Rivière-Salée au début du XXème siècle

Au début du XXème siècle, l’économie sucrière se maintient.
La canne à sucre est omniprésente. Six distilleries (RANLIN, DESPORTES, OZIER LA FONTAINE, BALMELLE, GELAGRE, EMMANUEL, ZONZON) fonctionnent.
Elles produisent du rhum tandis que les usines de Petit-Bourg et de Rivière-Salée fournissent le sucre.

Rivière-Salée est devenue à cette époque, le centre le pus dynamique du sud de la Martinique.

Comment se présentait cette localité ?

Les témoignages recueillis auprès des anciens permettent de s’en faire une idée assez nette.

A la rue Schœlcher, le bourg s’arrêtait au carrefour où sont implantées la parfumerie « TI BAUME » et la boucherie « LE PIED » ;

Au-delà, quelques maisons isolées ne formant pas véritablement corps avec le bourg : une maisonnette, propriété de M. Coulange Octave et qui était devenue un logement d’instituteurs, la maison-Binet (ex : B.N.P.) la gendarmerie. Cette partie de la commune était déjà la campagne.

Ce n’est que beaucoup plus tard qu’à été construit le quartier Courbaril, de la librairie saléenne jusqu’aux écoles.

D’ailleurs, lorsque le maire de l‘époque, Joinville Saint-Prix, décida d’y implanter l’actuel marché couvert, il déclencha un tollé général dans le bourg, les habitants se demandant « de qui avait pu se passer dans la tête de leur maire pour qu’il aille construire un marché jusqu’à… DESMARINIERES ! »

Rivière-salée Martinique - photos anciennes
Marché couvert à Riviere-Salée

Toute l’animation se concentrait dans la partie de la commune que nous appelons aujourd’hui « bas du bourg ». Magasins et épiceries y étaient installés. On retrouvait implantées sur ce tronçon de la rue Schœlcher, des succursales des grands magasins de Fort-de-France, Bidaut, Sans-Pareil, Reynoir, Marsan, Mauriello.

A l’Est s’étendait un bois de campêches, entre la rue des Etages et la partie marécageuse où à été implantée la station radio-électronique.

Ce bois faisait la joie des garnements du bourg. C’est là qu’ils passaient le plus clair de leur temps, quand arrivaient les fêtes de Pâques à tendre les pièges à crabes. D’autres jeux les occupaient lors des grandes vacances, débusquer à coup de pierres, le rats qui avaient élu domicile sous les frondaisons ou piéger les malheureux merles qui s’étaient laissés tenter par un appât hélas enrobé de glu.
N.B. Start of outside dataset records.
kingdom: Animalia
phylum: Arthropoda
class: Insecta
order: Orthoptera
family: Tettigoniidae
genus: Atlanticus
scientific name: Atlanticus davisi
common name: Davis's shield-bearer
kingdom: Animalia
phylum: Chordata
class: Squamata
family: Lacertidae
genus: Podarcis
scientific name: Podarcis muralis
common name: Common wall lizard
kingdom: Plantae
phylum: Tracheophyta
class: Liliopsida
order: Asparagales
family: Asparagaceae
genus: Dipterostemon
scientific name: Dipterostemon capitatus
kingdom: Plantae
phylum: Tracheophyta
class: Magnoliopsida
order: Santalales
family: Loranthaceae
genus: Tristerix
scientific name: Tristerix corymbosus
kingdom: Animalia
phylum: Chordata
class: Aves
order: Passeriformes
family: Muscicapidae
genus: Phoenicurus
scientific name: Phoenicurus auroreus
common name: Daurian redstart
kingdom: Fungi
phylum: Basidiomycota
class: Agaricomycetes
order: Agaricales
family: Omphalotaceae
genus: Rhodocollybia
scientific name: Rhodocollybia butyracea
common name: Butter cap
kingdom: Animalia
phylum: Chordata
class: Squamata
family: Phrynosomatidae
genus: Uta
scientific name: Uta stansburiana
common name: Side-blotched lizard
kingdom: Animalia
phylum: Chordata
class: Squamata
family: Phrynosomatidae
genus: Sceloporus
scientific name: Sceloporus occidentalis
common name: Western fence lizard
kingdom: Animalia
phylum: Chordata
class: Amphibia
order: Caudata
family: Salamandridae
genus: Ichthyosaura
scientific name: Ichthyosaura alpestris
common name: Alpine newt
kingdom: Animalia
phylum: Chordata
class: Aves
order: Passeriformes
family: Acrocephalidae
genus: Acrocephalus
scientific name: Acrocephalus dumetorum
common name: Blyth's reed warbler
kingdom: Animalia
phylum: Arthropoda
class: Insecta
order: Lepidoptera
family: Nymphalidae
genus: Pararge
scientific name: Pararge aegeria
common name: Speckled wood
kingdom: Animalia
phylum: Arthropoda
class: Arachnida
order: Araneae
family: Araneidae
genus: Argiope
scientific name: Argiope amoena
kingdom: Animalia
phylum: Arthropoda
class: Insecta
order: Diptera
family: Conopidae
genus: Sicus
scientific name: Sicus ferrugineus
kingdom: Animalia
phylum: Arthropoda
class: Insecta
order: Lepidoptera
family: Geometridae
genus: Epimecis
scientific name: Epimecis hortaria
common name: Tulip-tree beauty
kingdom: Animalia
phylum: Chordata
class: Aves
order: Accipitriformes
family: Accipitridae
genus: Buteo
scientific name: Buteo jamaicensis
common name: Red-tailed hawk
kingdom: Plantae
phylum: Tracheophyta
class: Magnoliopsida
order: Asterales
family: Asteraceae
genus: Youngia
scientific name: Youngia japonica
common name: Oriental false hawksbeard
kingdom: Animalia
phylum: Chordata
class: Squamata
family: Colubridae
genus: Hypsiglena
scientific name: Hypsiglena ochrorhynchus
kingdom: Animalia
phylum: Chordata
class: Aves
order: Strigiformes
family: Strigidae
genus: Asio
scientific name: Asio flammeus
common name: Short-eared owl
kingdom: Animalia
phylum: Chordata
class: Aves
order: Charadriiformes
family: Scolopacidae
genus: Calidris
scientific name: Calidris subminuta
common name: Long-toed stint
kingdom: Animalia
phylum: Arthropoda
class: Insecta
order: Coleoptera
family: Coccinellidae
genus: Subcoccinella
Les rares rues étaient empierrées ; ailleurs rare aussi étaient les automobiles de la commune ; seulement trois : deux taxis, propriétés Eustache, et une autre appartenant à Madame Binet qui acceptait de faire quelques courses pour des clients de qualité. Les rues étaient éclairées aux réverbères – Grand Bourg ne sera électrifié que dans les années 35.36, Monsieur Marius Letord assurait l’allumage et l’extinction des réverbères. Il effectuait aussi le nettoyage des caniveaux. C’était un peu lui, l’horloge du bourg. Le bruit de sa pelle au fond des caniveaux annonçait le klaxon de la postale qui précédait de peu l’angelus du matin ; cette postale qui s’arrêtait devant le bureau de poste de l’époque, maison Desportes contigüe à celle des Nicar (Chez Malou) rythmait aussi la vie du bourg.

C’était M. Véronique, l’ancien maire du Diamant qui assurait le service entre Diamant et Fort-de-France.

Siège de l'Eclair de Rivière-salée Martinique - photos anciennes
Le marché en plein air – Photo : Coll. Fondation Clément

Le marché se tenait sur la place Gérald Pierre-Rose où se dressait un haut palmier planté dit-on, au moment de l’armistice. Dans un coin, celui qui jouxte le terrain des Beroard du côté de la rue des Etages, s’alignaient les étals de deux ou trois bouchers-Polidor, Beaudy, Louisy-Louis. Ce marché aligné était très animé, car Rivière-Salée était devenue un bourg très actif. Tous les dimanches, les habitants des communes de l’extrême sud venaient s’y approvisionner. Des Trois-Ilets, du Diamant, de Sainte-Luce, on venait acheter des légumes apportés sur mulets bâtés qui arrivaient de Rivière-Pilote, Saint-Esprit et même du Vauclin.

Cette place animait aux fêtes patronales avec les chevaux de bois de Monsieur Dolor, les multiples échoppes décorées de flamboyants où se pressaient paysans  endimanchés venus des mornes environnants, travailleurs des usines tentant leur chance aux multiples jeux de hasard, garnement effrontés échappés furtivement des bicoques, caressant un rêve fou : celui de goûter à tous ces bonheurs interdits.